The more broad question might be what the future holds for Capel, whose second chance at a head coaching gig has finally arrived. According to Capel, those plans do not involve any sort of pre-determined plan to take over at Duke when Krzyzewski decides to retire — when asked if the two ever discussed this, Capel tersely responded with a no.

While Capel and I spoke — his office mostly bare, save for a television, a bookshelf with a bottle of wine sitting on it, a dry-erase board to diagram plays, a few places to sit, and a bowl of granola bars on an end table — the University of Pittsburgh was prepping the Petersen Events Center for spring commencement. The various ceremonies occurred a few days later, marking the closing of a chapter for thousands of undergraduates.

There’s an irony in all of this, as Capel’s office overlooks the place where the university will say goodbye to those that hold it so close to their hearts. They’ll move on to the next stage of their lives, just as Capel and Pitt basketball are starting their new chapter together.

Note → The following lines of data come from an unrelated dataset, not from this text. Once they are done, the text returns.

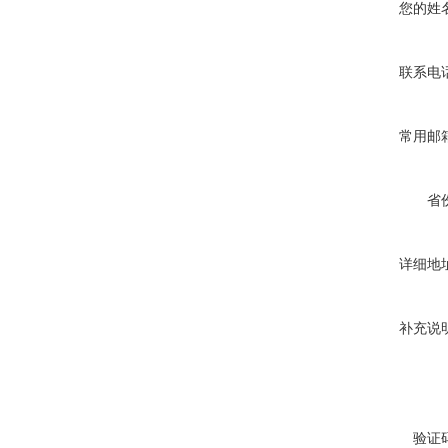
您的姓
联系电
常用邮
省
详细地
补充说
验证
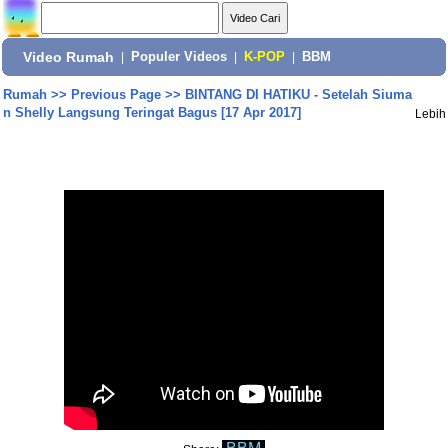
Video Rumah
|
Populer Videos
|
K-POP
|
BBM
Rumah
>>
Previous Page
>>
BINTANG DI HATIKU - Setelah Siuma
n Shelly Langsung Teringat Bagus [17 Apr 2017]
Lebih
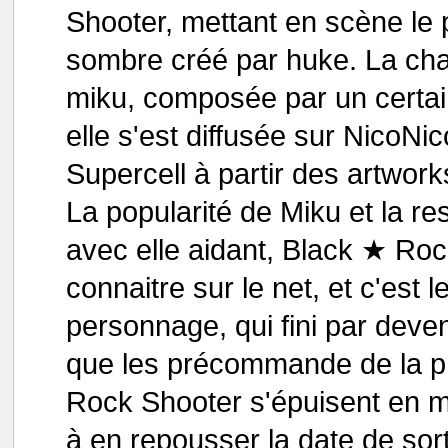
Shooter, mettant en scène le
sombre créé par huke. La ch
miku, composée par un certain 
elle s'est diffusée sur NicoNi
Supercell à partir des artwor
La popularité de Miku et la 
avec elle aidant, Black ★ Roc
connaitre sur le net, et c'est
personnage, qui fini par deve
que les précommande de la pr
Rock Shooter s'épuisent en mo
à en repousser la date de sort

Shortly after we met, Capel picked up a commitment from four-star guard and top-100 2018 prospect Trey McGowens. Pitt came into his recruitment late, but Capel sold him on coming to Pittsburgh. Getting McGowens isn’t going to single-handedly change the course of the future for the team, of course, but perhaps this is a small sign that Capel has learned that failure is, indeed, not a destination, and better days are coming for Pitt basketball.